In My Mother's Closet - An Invitation to Remember
by Eugenia Zukerman
Sorin Books, Notre Dame, Indiana

This sweet little book is a compilation of interviews that the author conducted with 46 other women concerning their reminiscences of their mothers' closets. Many of the subjects are well known: Mary Louise Parker, Carrie Fisher, Dolores Hart, Lesley Stahl, Judy Collins, Renee Fleming and Claire Bloom are just a few of the famous who are included. Many others who are less well known to the public are nonetheless women of considerable accomplishment.

All these women seem to have had relationships to their mothers that are overwhelmingly positive, even those who admit to having rebelled against the maternal influence at some point in their growing-up years. In fact, this might be a good book to give to a daughter or daughter-in-law who is having difficulty with her own daughter, inasmuch as it will support the hope that eventually Mom returns to being the hero she was while her children were very young.

By nature episodic (three or four pages given to each interview), In My Mother's Closet is a good book to pick up and put down for brief, engaging reads. Reading it all at once tended to overload this reader, and after 150 pages or so, I felt as if I were glazing over and losing the individuals on the pages.

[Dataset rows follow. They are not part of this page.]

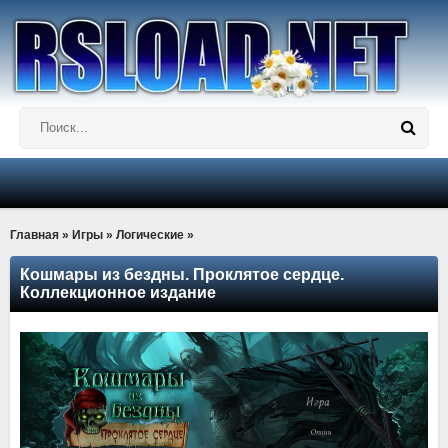
Главная
»
Игры
»
Логические
»
Кошмары из бездны. Проклятое сердце.
Коллекционное издание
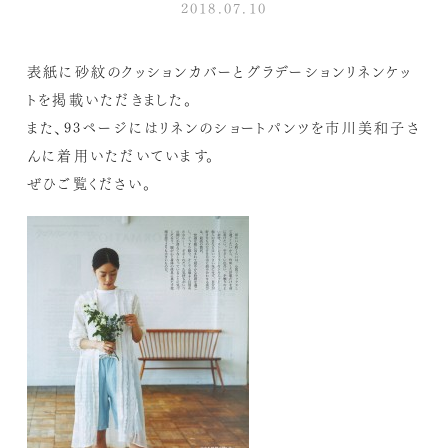
2018.07.10
表紙に砂紋のクッションカバーとグラデーションリネンケッ
トを掲載いただきました。
また、93ページにはリネンのショートパンツを市川美和子さ
んに着用いただいています。
ぜひご覧ください。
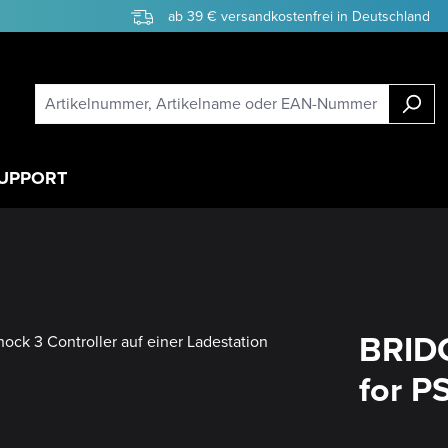
ab 39 € versandkostenfrei in Deutschland
UPPORT
BRIDG
for P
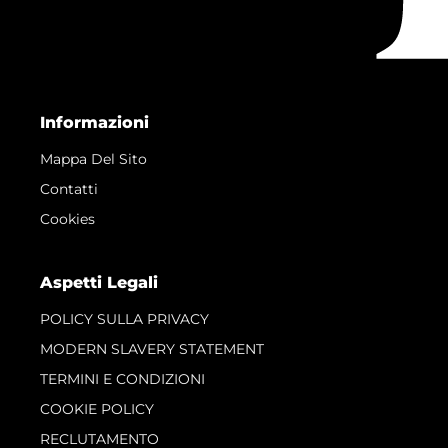
Informazioni
Mappa Del Sito
Contatti
Cookies
Aspetti Legali
POLICY SULLA PRIVACY
MODERN SLAVERY STATEMENT
TERMINI E CONDIZIONI
COOKIE POLICY
RECLUTAMENTO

There is, in fact, quite a lot of repetition. That may be the nature of the book's subject or of the subjects themselves, many of whom share similar family backgrounds and educations. Either the author was fixated on an idea, or a great many of her subjects had studied just enough psychology to interpret maternal closet as womb, because the simile comes up over and over again.

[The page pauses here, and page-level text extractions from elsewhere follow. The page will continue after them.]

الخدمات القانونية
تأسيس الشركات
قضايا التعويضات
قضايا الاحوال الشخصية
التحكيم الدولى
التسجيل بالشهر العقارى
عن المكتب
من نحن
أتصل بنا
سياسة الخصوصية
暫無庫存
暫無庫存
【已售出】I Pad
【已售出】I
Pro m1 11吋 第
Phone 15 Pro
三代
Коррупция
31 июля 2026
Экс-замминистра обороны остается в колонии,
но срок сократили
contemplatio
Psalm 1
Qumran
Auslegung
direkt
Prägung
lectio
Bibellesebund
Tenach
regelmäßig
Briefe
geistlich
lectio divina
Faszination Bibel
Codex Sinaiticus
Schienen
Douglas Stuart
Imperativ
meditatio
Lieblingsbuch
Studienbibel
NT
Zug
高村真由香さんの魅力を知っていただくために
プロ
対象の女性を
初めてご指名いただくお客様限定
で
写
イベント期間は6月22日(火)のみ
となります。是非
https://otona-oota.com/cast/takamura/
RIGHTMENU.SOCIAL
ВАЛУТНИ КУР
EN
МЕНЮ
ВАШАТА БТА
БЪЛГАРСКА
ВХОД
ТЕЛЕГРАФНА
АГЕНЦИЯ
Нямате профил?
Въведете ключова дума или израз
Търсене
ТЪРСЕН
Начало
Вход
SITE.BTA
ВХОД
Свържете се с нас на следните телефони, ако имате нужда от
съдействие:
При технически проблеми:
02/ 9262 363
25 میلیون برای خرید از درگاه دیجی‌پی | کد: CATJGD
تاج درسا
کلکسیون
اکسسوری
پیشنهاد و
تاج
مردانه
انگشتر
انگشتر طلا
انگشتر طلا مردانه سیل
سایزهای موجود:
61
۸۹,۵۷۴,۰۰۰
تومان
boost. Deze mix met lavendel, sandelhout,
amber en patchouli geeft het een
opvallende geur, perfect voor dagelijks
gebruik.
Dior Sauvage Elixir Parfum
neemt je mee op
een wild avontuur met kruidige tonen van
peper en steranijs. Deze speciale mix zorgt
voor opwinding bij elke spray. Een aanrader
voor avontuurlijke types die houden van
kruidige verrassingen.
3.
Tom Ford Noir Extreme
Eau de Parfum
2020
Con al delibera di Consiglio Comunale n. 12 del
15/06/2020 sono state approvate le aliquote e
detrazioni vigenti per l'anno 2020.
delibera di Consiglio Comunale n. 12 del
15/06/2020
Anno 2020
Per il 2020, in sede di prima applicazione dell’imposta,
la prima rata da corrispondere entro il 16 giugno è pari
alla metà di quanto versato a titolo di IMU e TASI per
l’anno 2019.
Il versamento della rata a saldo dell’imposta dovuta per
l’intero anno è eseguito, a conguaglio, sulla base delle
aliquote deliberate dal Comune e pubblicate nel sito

On a happier note, so do the tales of tactile, sensual memories of the items in those closets: silks, velvets, scarves, hats, gloves, lingerie, jewelry cases, and more than any other memory, the scents of their mother's perfumes or powders. For those of us who were children during the '30's and 40's, the mere mention of hats with half veils or stockings with seams down the back or cologne like Tweed or Chanel #5 releases a torrent of emotional recall. The physical presence of our mothers can be evoked by many, many things: a song, or a voice that sounds familiar, or perhaps a treasured piece of jewelry; and like Ms. Zukerman, we are comforted even as we may be saddened by the reminder.

The similarities from interview to interview remind us that to be a mother is to have incredible power over our children, no matter their — or our — ages.

With Mother's Day coming up, you might consider dipping into this book. Eugenia Zukerman is a world famous flutist who is also a well-known TV personality and writer.